Required task A
Locate each line in the records that contains the string "watch" and copy those lines out. Case counts.

Reading text
══════════

Statistical-Associational Correllation and Symbol Reasoning may be mutually reinforcing. The example of LSA.
by M. Robert Showalter
One might organize the history of cognitive science and AI as a "war" between symbolic and statistical views of neural function. This isn't the place to review that conflict. I feel that there are strong reasons to believe that the brain is BOTH a statistical associator and a symbol manipulator(1). I believe that the two roles can often be mutually reinforcing, with each kind of processing supplementing and checking the other. This view connects well with the S-K model.
A brief comment on intuition seems in order. I believe
that intuition is one of many important values. I believe that a right
description of the brain must make sense to us, once it is found. That
belief is based on faith and experience. Things that work well almost always
do make sense. Even so, intuition has its limits. When we speak of brain
function at levels approaching the neural, we must accept that we are beyond
the reach of introspection. Some kinds of processing may seem less "natural"
to us than others. For me, symbol processing seems somewhat intuitive and
association does not seem intuitive at all. Those feelings may be natural,
but they are nonetheless a source of bias. We do NOT know how the brain
works. We are trying to construct models that make sense, and that can
lead to sharper questions and better models in the future. I believe that,
if brains are both statistical and symbol processing entities, it is easier
to imagine how they do what they do. I'm proceeding on that basis.

══════════

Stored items
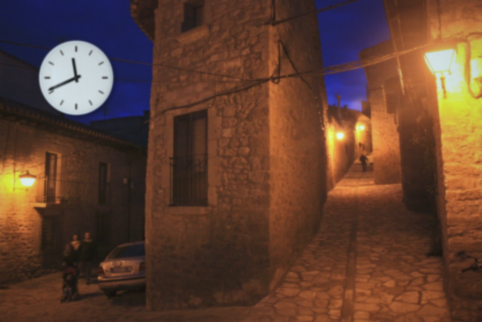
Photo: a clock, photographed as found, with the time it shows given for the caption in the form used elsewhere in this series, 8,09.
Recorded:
11,41
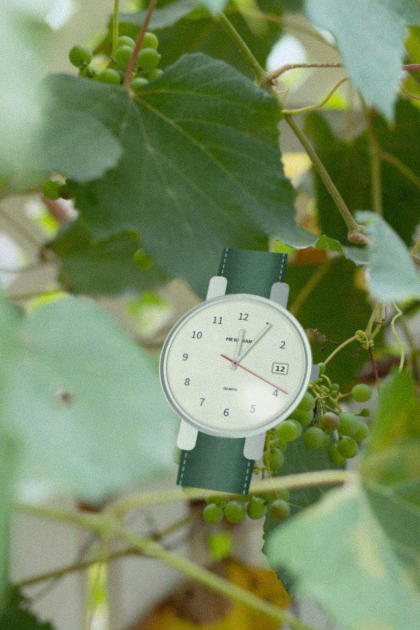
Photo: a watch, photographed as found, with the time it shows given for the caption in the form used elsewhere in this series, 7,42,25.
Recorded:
12,05,19
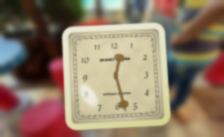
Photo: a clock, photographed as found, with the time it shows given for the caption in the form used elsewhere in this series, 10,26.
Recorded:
12,28
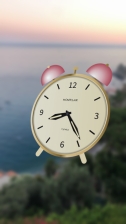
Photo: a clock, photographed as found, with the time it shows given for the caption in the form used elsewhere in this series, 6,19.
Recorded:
8,24
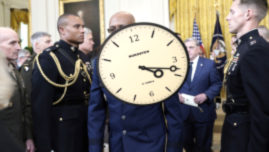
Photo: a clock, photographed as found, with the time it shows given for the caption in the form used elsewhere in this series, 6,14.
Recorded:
4,18
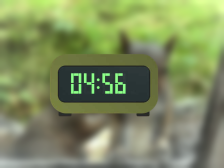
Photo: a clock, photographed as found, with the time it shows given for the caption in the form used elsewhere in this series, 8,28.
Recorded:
4,56
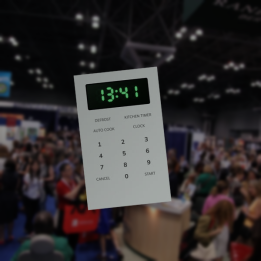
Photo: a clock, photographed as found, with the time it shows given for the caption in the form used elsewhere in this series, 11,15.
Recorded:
13,41
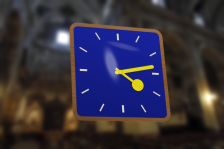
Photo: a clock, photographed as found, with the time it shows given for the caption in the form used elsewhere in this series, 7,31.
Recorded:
4,13
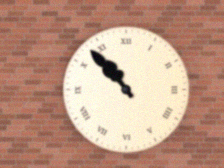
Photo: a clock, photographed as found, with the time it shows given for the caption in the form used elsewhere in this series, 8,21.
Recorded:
10,53
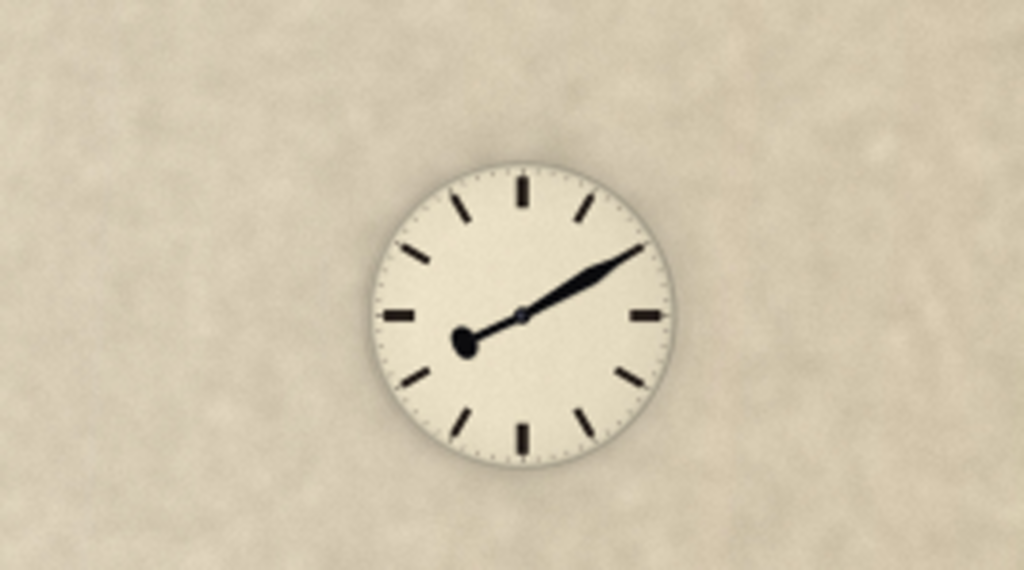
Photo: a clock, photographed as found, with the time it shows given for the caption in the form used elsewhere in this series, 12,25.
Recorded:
8,10
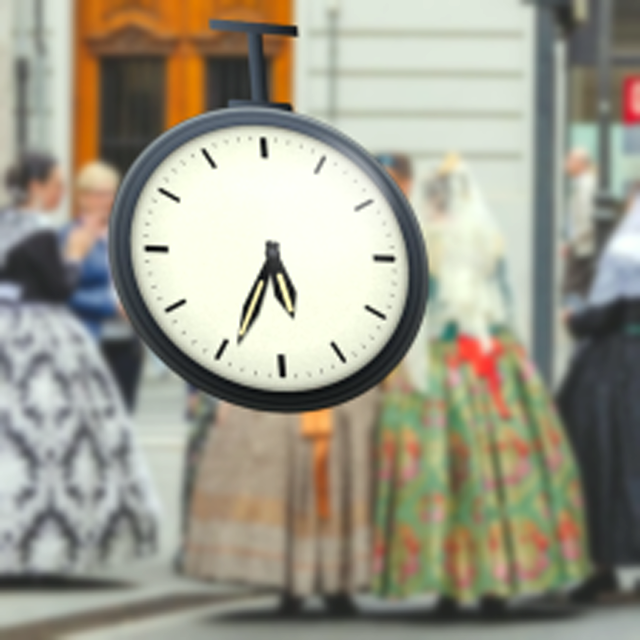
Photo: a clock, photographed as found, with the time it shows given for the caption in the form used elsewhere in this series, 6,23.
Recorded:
5,34
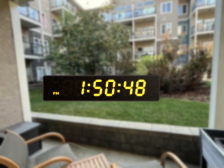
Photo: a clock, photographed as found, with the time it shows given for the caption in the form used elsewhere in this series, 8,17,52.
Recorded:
1,50,48
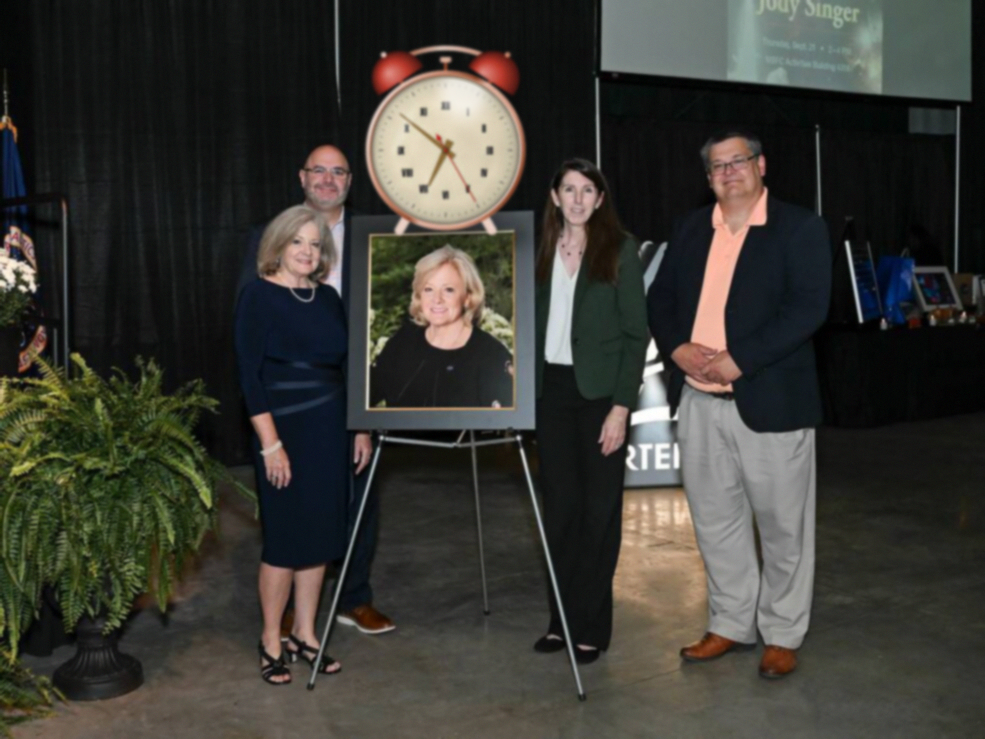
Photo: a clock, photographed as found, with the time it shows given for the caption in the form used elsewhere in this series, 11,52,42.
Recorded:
6,51,25
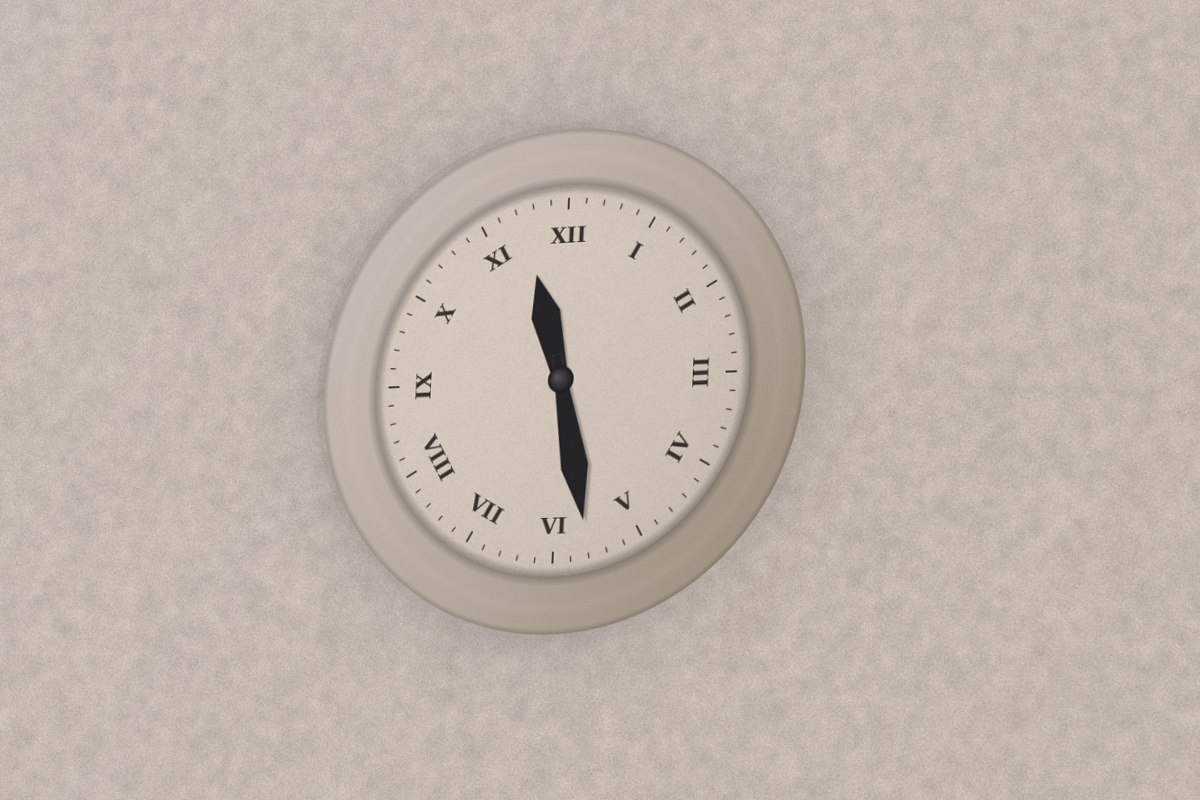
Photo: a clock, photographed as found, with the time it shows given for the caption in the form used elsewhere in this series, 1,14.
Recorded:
11,28
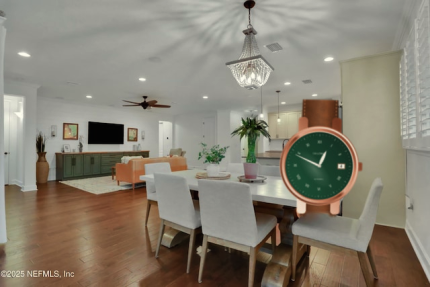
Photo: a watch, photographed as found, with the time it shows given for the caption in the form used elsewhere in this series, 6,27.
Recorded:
12,49
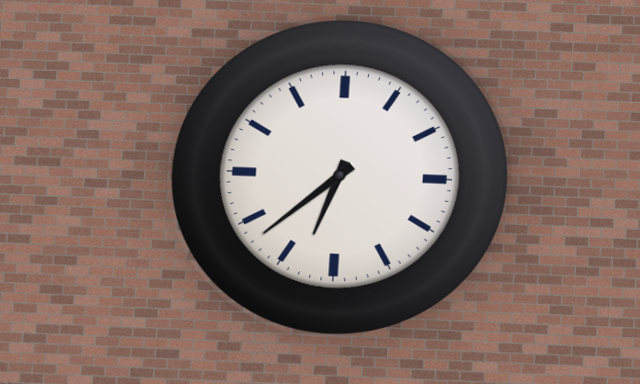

══════════

Required task B
In the essay on statistical association and symbol reasoning, which kind of processing does the writer find somewhat intuitive?

Final answer A
Photo: a watch, photographed as found, with the time it shows given for the caption in the form used elsewhere in this series, 7,42,25.
Photo: a watch, photographed as found, with the time it shows given for the caption in the form used elsewhere in this series, 6,27.

Final answer B
Symbol processing.